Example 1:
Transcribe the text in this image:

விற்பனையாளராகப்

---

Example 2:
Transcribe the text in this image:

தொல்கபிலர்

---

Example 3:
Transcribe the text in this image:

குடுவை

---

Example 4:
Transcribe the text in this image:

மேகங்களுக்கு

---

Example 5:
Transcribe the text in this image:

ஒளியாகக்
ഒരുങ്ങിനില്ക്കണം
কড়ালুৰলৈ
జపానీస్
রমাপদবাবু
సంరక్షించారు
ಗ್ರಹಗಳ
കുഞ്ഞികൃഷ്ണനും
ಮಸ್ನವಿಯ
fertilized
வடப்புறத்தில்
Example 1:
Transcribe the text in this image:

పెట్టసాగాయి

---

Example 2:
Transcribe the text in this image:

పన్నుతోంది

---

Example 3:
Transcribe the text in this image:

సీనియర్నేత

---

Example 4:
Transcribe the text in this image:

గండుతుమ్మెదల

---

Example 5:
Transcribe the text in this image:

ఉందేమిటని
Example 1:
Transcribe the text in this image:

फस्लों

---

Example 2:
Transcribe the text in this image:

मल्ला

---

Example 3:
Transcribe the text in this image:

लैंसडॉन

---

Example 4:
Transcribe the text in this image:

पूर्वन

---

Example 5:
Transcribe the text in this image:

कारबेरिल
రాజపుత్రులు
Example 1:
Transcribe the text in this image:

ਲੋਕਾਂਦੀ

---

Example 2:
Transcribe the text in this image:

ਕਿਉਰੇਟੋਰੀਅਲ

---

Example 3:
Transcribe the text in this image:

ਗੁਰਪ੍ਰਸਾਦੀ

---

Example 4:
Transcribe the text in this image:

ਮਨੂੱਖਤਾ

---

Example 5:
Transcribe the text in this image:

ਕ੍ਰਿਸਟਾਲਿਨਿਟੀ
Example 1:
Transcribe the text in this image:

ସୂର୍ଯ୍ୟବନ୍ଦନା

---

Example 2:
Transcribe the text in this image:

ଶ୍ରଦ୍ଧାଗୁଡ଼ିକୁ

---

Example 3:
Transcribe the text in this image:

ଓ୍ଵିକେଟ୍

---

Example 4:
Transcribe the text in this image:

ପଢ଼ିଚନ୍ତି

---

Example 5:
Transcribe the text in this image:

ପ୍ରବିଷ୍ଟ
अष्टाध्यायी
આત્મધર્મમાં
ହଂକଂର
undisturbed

## What to produce:
Print the data again exactly.

## Exercise solution:
Example 1:
Transcribe the text in this image:

விற்பனையாளராகப்

---

Example 2:
Transcribe the text in this image:

தொல்கபிலர்

---

Example 3:
Transcribe the text in this image:

குடுவை

---

Example 4:
Transcribe the text in this image:

மேகங்களுக்கு

---

Example 5:
Transcribe the text in this image:

ஒளியாகக்
ഒരുങ്ങിനില്ക്കണം
কড়ালুৰলৈ
జపానీస్
রমাপদবাবু
సంరక్షించారు
ಗ್ರಹಗಳ
കുഞ്ഞികൃഷ്ണനും
ಮಸ್ನವಿಯ
fertilized
வடப்புறத்தில்
Example 1:
Transcribe the text in this image:

పెట్టసాగాయి

---

Example 2:
Transcribe the text in this image:

పన్నుతోంది

---

Example 3:
Transcribe the text in this image:

సీనియర్నేత

---

Example 4:
Transcribe the text in this image:

గండుతుమ్మెదల

---

Example 5:
Transcribe the text in this image:

ఉందేమిటని
Example 1:
Transcribe the text in this image:

फस्लों

---

Example 2:
Transcribe the text in this image:

मल्ला

---

Example 3:
Transcribe the text in this image:

लैंसडॉन

---

Example 4:
Transcribe the text in this image:

पूर्वन

---

Example 5:
Transcribe the text in this image:

कारबेरिल
రాజపుత్రులు
Example 1:
Transcribe the text in this image:

ਲੋਕਾਂਦੀ

---

Example 2:
Transcribe the text in this image:

ਕਿਉਰੇਟੋਰੀਅਲ

---

Example 3:
Transcribe the text in this image:

ਗੁਰਪ੍ਰਸਾਦੀ

---

Example 4:
Transcribe the text in this image:

ਮਨੂੱਖਤਾ

---

Example 5:
Transcribe the text in this image:

ਕ੍ਰਿਸਟਾਲਿਨਿਟੀ
Example 1:
Transcribe the text in this image:

ସୂର୍ଯ୍ୟବନ୍ଦନା

---

Example 2:
Transcribe the text in this image:

ଶ୍ରଦ୍ଧାଗୁଡ଼ିକୁ

---

Example 3:
Transcribe the text in this image:

ଓ୍ଵିକେଟ୍

---

Example 4:
Transcribe the text in this image:

ପଢ଼ିଚନ୍ତି

---

Example 5:
Transcribe the text in this image:

ପ୍ରବିଷ୍ଟ
अष्टाध्यायी
આત્મધર્મમાં
ହଂକଂର
undisturbed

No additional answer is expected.